Toyota Research Institute (TRI) opened its press conference about the Toyota Guardian automated safety system at the Consumer Electronics Show (CES) 2019 at the Las Vegas Convention Center in Las Vegas, Nevada with a reenactment of a three-car crash on a California Interstate using onboard cameras, sensors and 3D animation. “We know what happened because we were in the thick of it”, said TRI CEO and Toyota Motor Corporation Fellow Dr. Gill Pratt. “Our test vehicle was traveling at freeway speeds as it gathered data at the many tunnels and bridges in the San Francisco bay area. After we downloaded data from the incident, we believed that this crash have been mitigated or avoided altogether by the Toyota Guardian.”
The Toyota Guardian is being developed as an automated safety system capable of operating with either a human driver or an autonomous driving system. Toyota plans to include the Guardian as standard equipment on all Toyota e-Palette platforms that will be built for the Mobility as a Service (MaaS) market, where the Toyota Guardian will act as a belt-and-suspender redundancy for any Chauffeur automated system. TRI’s primary focus is to make the Guardian a smarter machine by subjecting it to difficult and demanding driving scenarios, where its intelligence and capabilities can be stretched and challenged. Through continuous refinement, the Guardian learns how best to navigate and react to dangerous scenarios as they unfold.
From the three-car incident in California, TRI developed a simulation and learning tool for the car to figure out its options in a split-second. The scenario was then re-created on the test track, using real vehicles and a guided soft-target dummy vehicle.
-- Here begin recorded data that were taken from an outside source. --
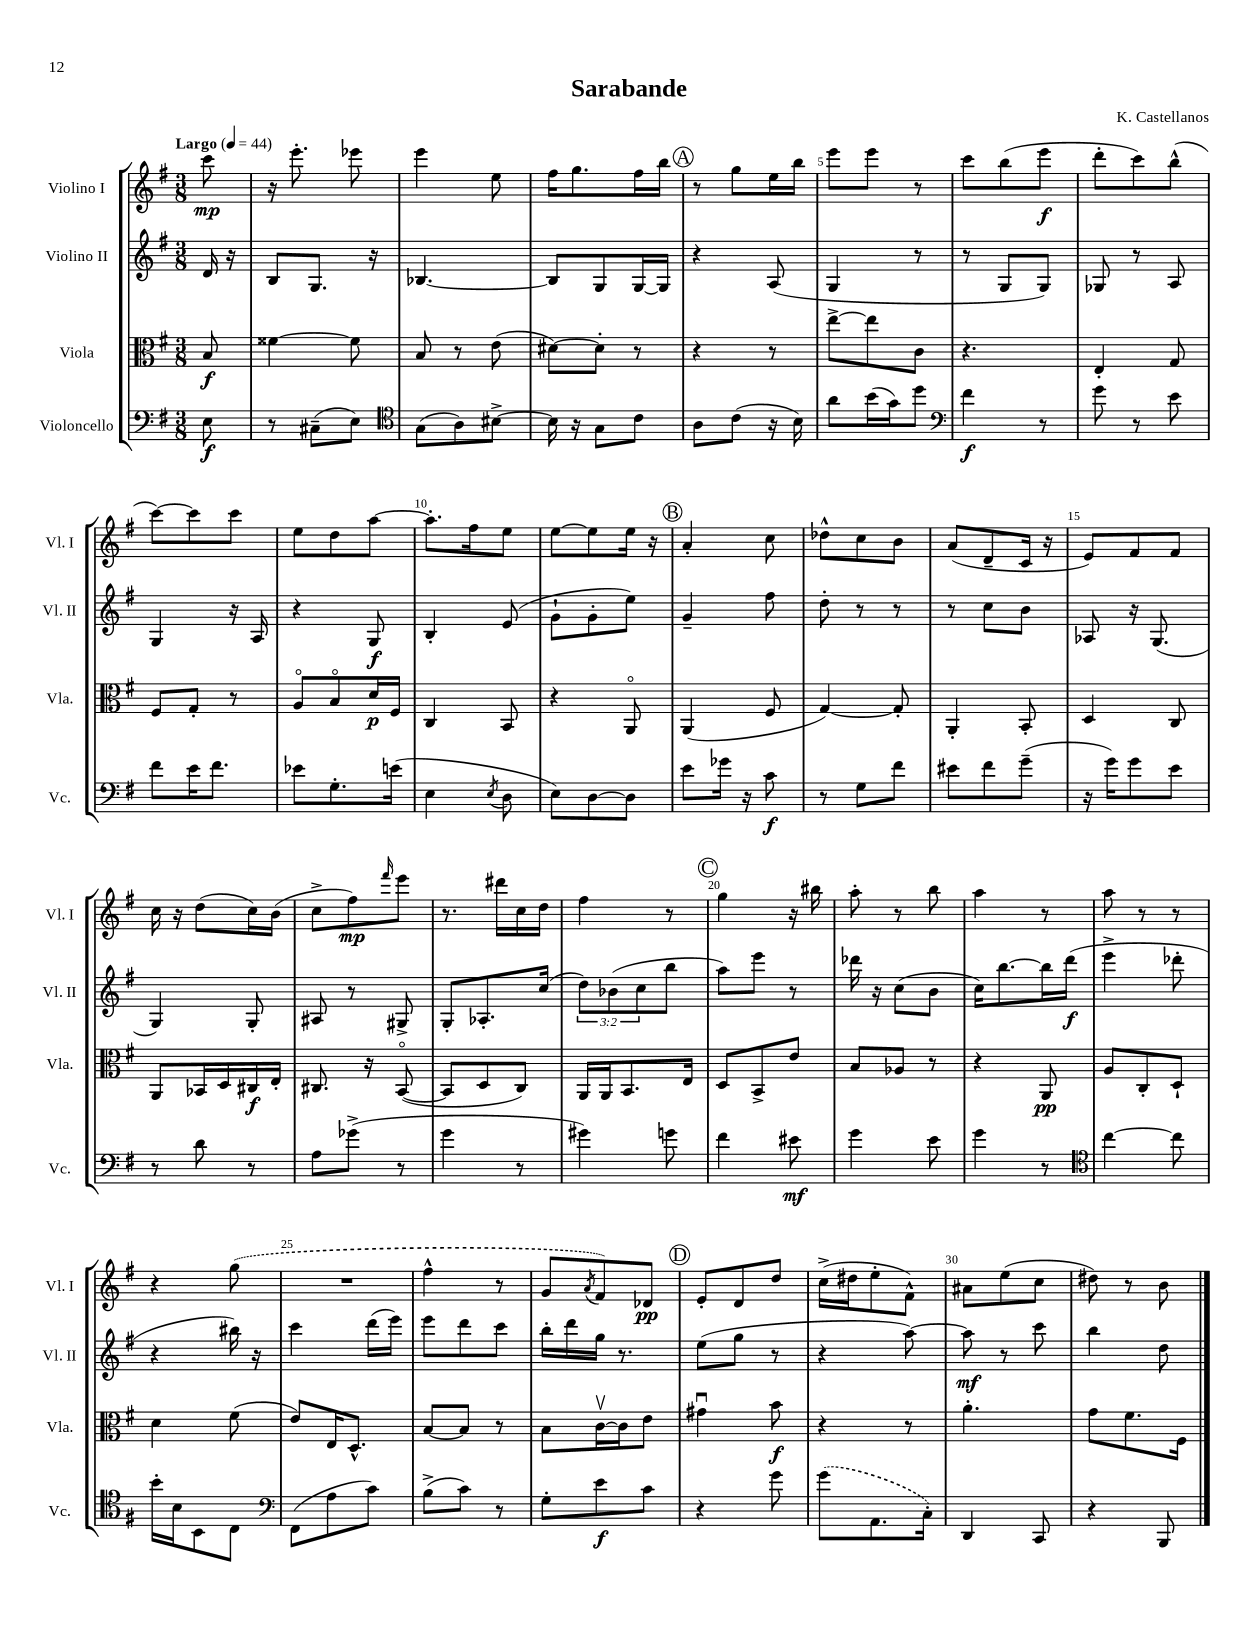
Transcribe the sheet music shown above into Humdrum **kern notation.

**kern	**kern	**kern	**kern
*staff4	*staff3	*staff2	*staff1
*clefF4	*clefC3	*clefG2	*clefG2
*k[f#]	*k[f#]	*k[f#]	*k[f#]
*M3/8	*M3/8	*M3/8	*M3/8
*MM44	*MM44	*MM44	*MM44
8E	8B	16d	8ccc
.	.	16r	.
=	=	=	=
8r	[4f##	8B	16r
.	.	.	8.eee'
(8C#~	.	8.G	.
8E)	8f##]	.	8eee-
.	.	16r	.
=	=	=	=
*clefC4	*	*	*
(8G	8B	[4.B-	4eee
8A)	8r	.	.
[8B#^	(8e	.	8ee
=	=	=	=
16B#]	[8d#)	8B-]	16ff#
16r	.	.	8.gg
8G	8d#']	8G	.
8c	8r	[16G	16ff#
.	.	16G]	16bb
=	=	=	=
8A	4r	4r	8r
(8c	.	.	8gg
16r	8r	(8A	16ee
16B)	.	.	16bb
=	=	=	=
8a	[8ee^	4G	8eee
(16b	8ee]	.	8eee
16g)	.	.	.
8dd	8c	8r	8r
=	=	=	=
*clefF4	*	*	*
4f#	4.r	8r	8ccc
.	.	8G	(8bb
8r	.	8G)	8eee
=	=	=	=
8g	4E'	8G-	8ddd'
8r	.	8r	8ccc)
8e	8G	8A	(8bb^^
=	=	=	=
8f#	8F#	4G	[8ccc)
16e	8G'	.	8ccc]
8.f#	.	.	.
.	8r	16r	8ccc
.	.	16A	.
=	=	=	=
8e-	8Ao	4r	8ee
8.G'	8Bo	.	8dd
.	16d	8G	[8aa
(16e	16F#	.	.
=	=	=	=
4E	4C	4B'	8.aa']
.	.	.	16ff#
8qE	.	.	.
8D	8BB	(8e	8ee
=	=	=	=
8E)	4r	8g`	[8ee
[8D	.	8g'	8ee]
8D]	8AAo	8ee)	16ee
.	.	.	16r
=	=	=	=
8e	(4AA	4g~	4a'
16g-	.	.	.
16r	.	.	.
8c	8F#	8ff#	8cc
=	=	=	=
8r	[4G)	8dd'	8dd-^^
8G	.	8r	8cc
8f#	8G']	8r	8b
=	=	=	=
8e#	4AA'	8r	(8a
8f#	.	8cc	8d~
(8g~	8BB'	8b	16c
.	.	.	16r
=	=	=	=
16r	4D	8A-	8e)
16g)	.	.	.
8g	.	16r	8f#
.	.	(8.G	.
8e	8C	.	8f#
=	=	=	=
8r	8AA	4G)	16cc
.	.	.	16r
8d	16BB-	.	(8dd
.	16D	.	.
8r	16C#	8G'	16cc)
.	16E'	.	(16b
=	=	=	=
8A	8.C#	8A#	8cc^
(8g-^	.	8r	8ff#)
.	16r	.	.
.	.	.	16qqfff#
8r	([8BBo	8G#^	8eee
=	=	=	=
4g	8BB]	8G'	8.r
.	8D	8.A-'	.
.	.	.	16ddd#
8r	8C)	.	16cc
.	.	(16cc	16dd
=	=	=	=
4g#)	16AA	12dd)	4ff#
.	16AA	.	.
.	.	(12b-	.
.	8.BB	.	.
.	.	12cc	.
8g	.	8bb	8r
.	16E	.	.
=	=	=	=
4f#	8D	8aa)	4gg
.	8BB^	8eee	.
8e#	8e	8r	16r
.	.	.	16bb#
=	=	=	=
4g	8B	16ddd-	8aa'
.	.	16r	.
.	8A-	(8cc	8r
8e	8r	8b	8bb
=	=	=	=
4g	4r	16cc)	4aa
.	.	[8.bb	.
8r	8AA	16bb]	8r
.	.	(16ddd	.
=	=	=	=
*clefC4	*	*	*
[4cc	8A	4eee^	8aa
.	8C'	.	8r
8cc]	8D`	8ddd-'	8r
=	=	=	=
16b'	4d	4r	4r
16B	.	.	.
8BB	.	.	.
8C	(8f#	16bb#)	(8gg
.	.	16r	.
=	=	=	=
*clefF4	*	*	*
(8FF#	8e)	4ccc	4.r
8A	16E	.	.
.	8.D^^	.	.
8c)	.	(16ddd	.
.	.	16eee)	.
=	=	=	=
(8B^	[8B	8eee	4ff#^^
8c)	8B]	8ddd	.
8r	8r	8ccc	8r
=	=	=	=
8G'	8B	16bb'	8g
.	.	16ddd	.
.	.	.	8qa
8e	[16cv	16gg	8f#)
.	16c]	8.r	.
8c	8e	.	8d-
=	=	=	=
4r	4g#u	(8ee	8e'
.	.	8gg	8d
8g	8b	8r	8dd
=	=	=	=
(8g	4r	4r	(16cc^
.	.	.	16dd#
8.AA	.	.	8ee'
.	8r	[8aa)	8f#^^)
16C')	.	.	.
=	=	=	=
4DD	4.a'	8aa]	8a#
.	.	8r	(8ee
8CC	.	8ccc	8cc
=	=	=	=
4r	8g	4bb	8dd#)
.	8.f#	.	8r
8BBB	.	8dd	8b
.	16F#	.	.
==	==	==	==
*-	*-	*-	*-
In this instance, Guardian’s best option was to quickly accelerate safely away from encroaching vehicles and avoid a collision for itself and other nearby vehicles.
Pratt addressed another key capability – man’s inherent need for autonomy – that makes Toyota Guardian even more evocative. “We think the most important benefit of automated driving is not about the autonomy of cars”, concluded Pratt, “but about the autonomy of people.” TRI committed to a two-prong approach to automated driving: Chauffeur development focuses on full autonomy while Guardian development focuses on human control of the vehicle where the driver is in control of the car at all times, except when Guardian anticipates or identifies a pending incident and employs a corrective response in coordination with driver input.
TRI created a significant breakthrough with the creation of blended envelope control where Guardian combines and coordinates the skills and strengths of the human and the machine. The system was inspired by how modern fighter jets are flown, where you have a pilot that flies the stick but actually don’t fly the plane directly. Instead, pilot input is translated by a flight control system thousands of times a second to stabilize the aircraft and stay within a specific safety envelope. It is more difficult in a car than in a fighter jet because the control envelope for a car is defined by vehicle dynamics and by the vehicle’s perception and prediction of all things in its immediate environment. This control envelope is designed to be a near-seamless blend of human and autonomous driving working as teammates to extract the best input from each.